Bruxelles, 02/05/2011 (Agence Europe) - À partir de dimanche 1er mai, les médicaments traditionnels à base plantes vendus dans l'UE seront « sûrs et efficaces ». La Commission européenne vient de le rappeler dans un communiqué rappelant que la période de transition de sept ans fixée par la directive relative à ce type de produits (directive 2004/24/CE) arrivait à son terme. Autrement dit, seuls les médicaments enregistrés ou autorisés pourront désormais se trouver sur le marché de l'UE. La directive 'médicaments à base de plantes' de 2004 instaure une procédure plus simple que celle prévue pour les autres médicaments du fait notamment de l'ancienneté de l'usage de ces médicaments traditionnels.

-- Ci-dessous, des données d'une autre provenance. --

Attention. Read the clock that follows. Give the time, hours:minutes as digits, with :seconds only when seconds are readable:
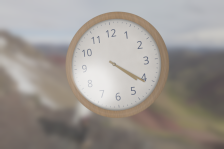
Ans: 4:21
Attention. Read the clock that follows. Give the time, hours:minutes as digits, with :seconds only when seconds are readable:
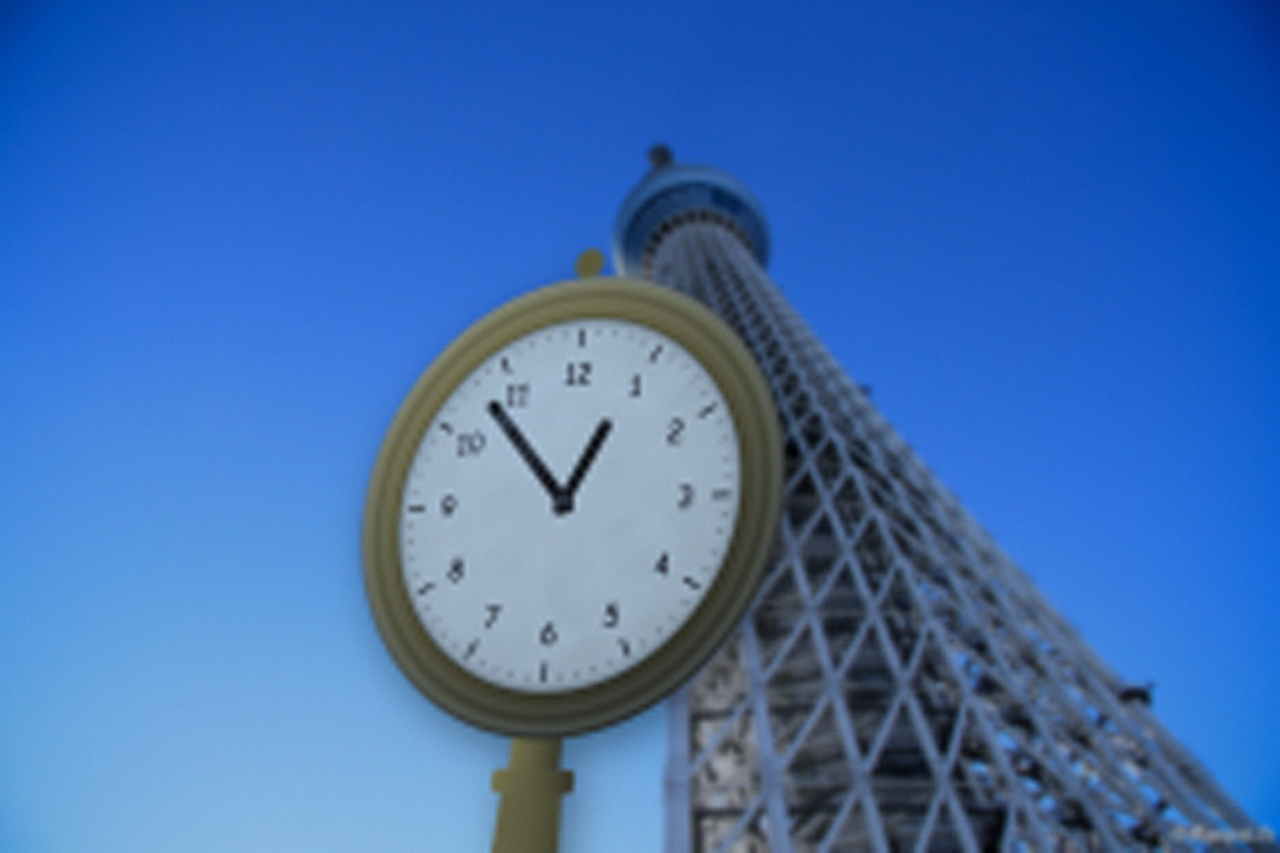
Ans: 12:53
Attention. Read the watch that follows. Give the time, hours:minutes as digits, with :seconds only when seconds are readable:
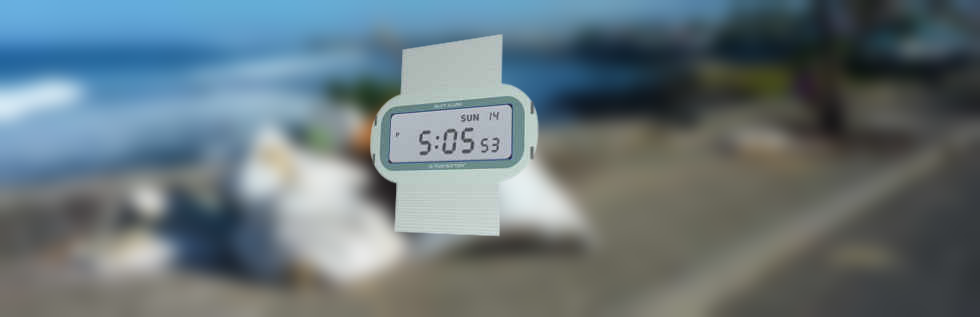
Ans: 5:05:53
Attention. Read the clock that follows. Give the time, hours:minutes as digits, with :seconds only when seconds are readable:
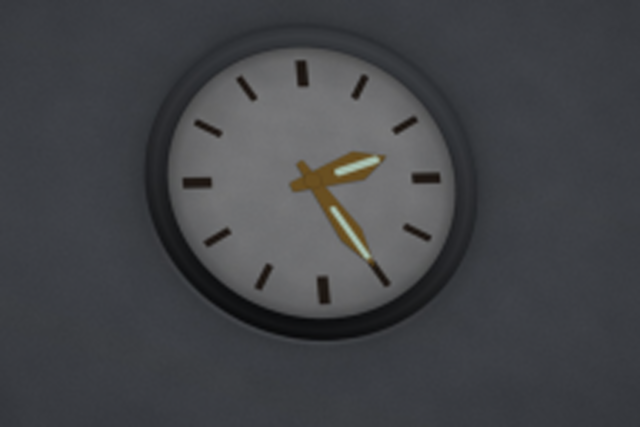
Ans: 2:25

Tout médicament, y compris les médicaments traditionnels à base de plantes, doit obtenir une autorisation de mise sur le marché (AMM) de l'UE. La procédure simplifiée prévue dans la directive de 2004 permet l'enregistrement de ces produits sans qu'il soit nécessaire de procéder aux essais cliniques et autres vérifications de la sécurité du produit qu'exige la procédure complète d'AMM. Le demandeur de l'enregistrement d'un médicament traditionnel à base de plantes doit simplement fournir une documentation démontrant l'innocuité du produit concerné dans les conditions d'emploi spécifiées et apporter la preuve d'un historique de qualité avéré du produit - en l'occurrence au moins trente années d'utilisation en toute sécurité, dont quinze dans l'Union.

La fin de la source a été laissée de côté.